No mapeamento das reservas dos povos indígenas, Sebastião Salgado apresenta os dez grupos com os quais conviveu durante sua jornada de sete anos, além de outras viagens pontuais que fez à região, a última em fevereiro deste ano. Durante as temporadas com cada tribo, incluindo yanonamis, marúbos, yawanawás, o fotógrafo aguardou autorização para cada contato e repetiu um mesmo ritual entre as árvores: pendurava um lençol branco e abria um largo tapete de plástico no chão, pronto para ser enrolado quando chegasse a chuva que cai quase diariamente em toda a região amazônica. Os povos indígenas com os quais Salgado conviveu durante as expedições, incluindo suas principais lideranças, estão registrados nas imagens em exposição, em fotografias para as quais se prepararam pintando o corpo e enfeitando-se com o cocar das cerimônias.







Gaia: Amazônia por Sebastião Salgado:
acima, Tananeloanpikit Vakwë e sua companheira
Tsamavo, da tribo que vive na região do rio Itaquaí,
acima da foz do rio Branco, e tiveram seu primeiro
contato com alguém de fora da tribo em 2015.

### TAREFA 1
Liste todas as tribos indígenas que o texto para análise cita pelo nome entre aquelas com as quais Sebastião Salgado conviveu.
### TAREFA 2
Segundo o texto para análise, quanto tempo durou a jornada de Sebastião Salgado com os povos indígenas?
### TAREFA 3
Diga se cada afirmação concorda com o texto para análise, citando as palavras que o comprovam: (a) A última viagem de Salgado à região ocorreu em fevereiro deste ano. (b) Na região amazônica, a chuva é rara. (c) O fotógrafo estendia um lençol branco no chão.
Use somente as informações do texto para análise.

### DADOS COLETADOS
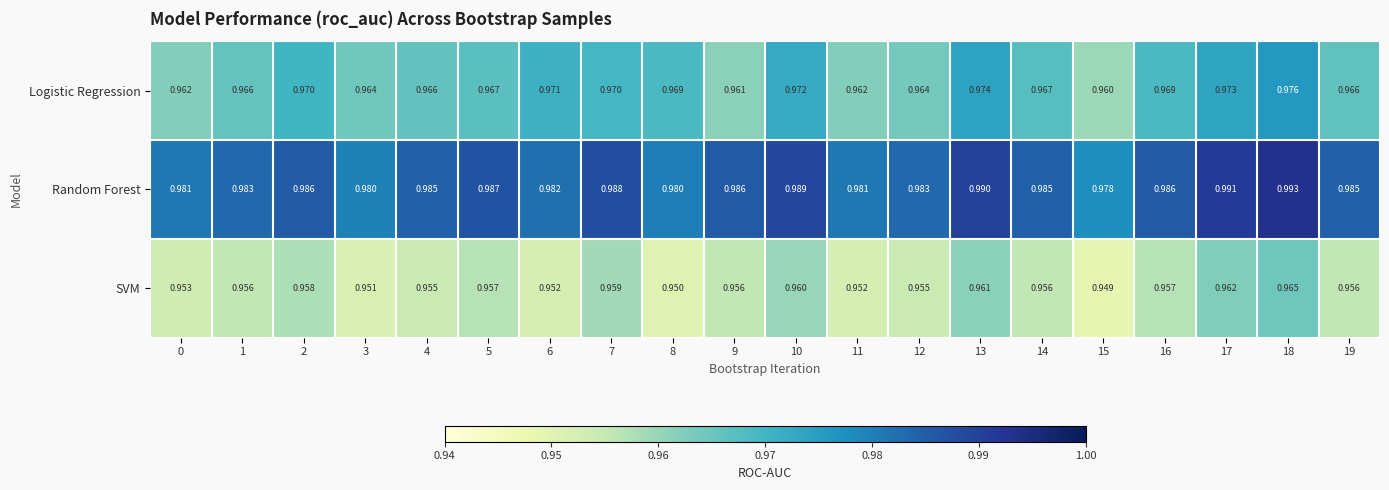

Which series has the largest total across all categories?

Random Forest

### RESPOSTA 1
Yanonamis, marúbos e yawanawás.

### RESPOSTA 2
Sete anos.

### RESPOSTA 3
(a) Sim: "a última em fevereiro deste ano".
(b) Não: "a chuva que cai quase diariamente em toda a região amazônica".
(c) Não: "pendurava um lençol branco e abria um largo tapete de plástico no chão".